We do not visit a website.
Most people do not know what is actually going on when they visit a website. Mostly they don’t care to know. They only know if a website is fast or slow.
In truth the the technical side has no bearing on their thoughts. They are the consumer of the experience, not the webmaster.
In this respect the commonly used word “visit” is unfortunate because it masks the reality of what is really happening.
We do not visit a website. (the website comes to us)
For those of us that own or manage a website, we need to be very aware of the actual process.
So what actually happens. Read on.
In the same way that we watched a concert on TV, we did not actually go to the concert.
It came to us on our TV screen. Our TV whether cable, satellite or via antenna, picked up a “signal” that contained all the digital data to display the concert. As motion occurs, parts of the screen refresh and change.
We all use web browsers in a similar way to TV channels. Sure its a loose comparison but it works.
We download a batch of digital files. Then our browser builds a representation of a website on our computer screen.
Our website is not a moviehouse or cinema playing our latest smash hit. It is really just a file server. There is no visual representation of our website until someone loads those files in a web browser on their computer or device.

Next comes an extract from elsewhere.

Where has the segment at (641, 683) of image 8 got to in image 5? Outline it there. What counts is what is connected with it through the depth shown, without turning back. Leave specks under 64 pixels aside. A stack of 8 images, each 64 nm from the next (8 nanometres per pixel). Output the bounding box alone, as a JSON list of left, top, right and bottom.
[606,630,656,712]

There are two pieces of technology communicating with each other. The files on our hosting server, and the Web browser on someones device or computer.
Which brings us to our next point
What are the steps of a web page being displayed?
It’s all about the the interaction between visitors browser and your website files on the hosting server.
It starts when someone asks their browser to show your site.
- A request is made when a link is clicked.
- The page and its resources (files) are downloaded.
- The web browser uses the page resources to build the page.
- The page then is rendered (displayed) to the user.
Each of the above steps have many components and details.
But those four steps are the main things that happen to display a webpage to a user.
We really have to focus on Step.2. It is the only one we have reasonable control over.
The other steps are controlled by our visitors environment:-
- Their browser,
- their device,
- their internet connection.
Below is a very rudimentary and over simplified description
Just so you can start to get your head around it.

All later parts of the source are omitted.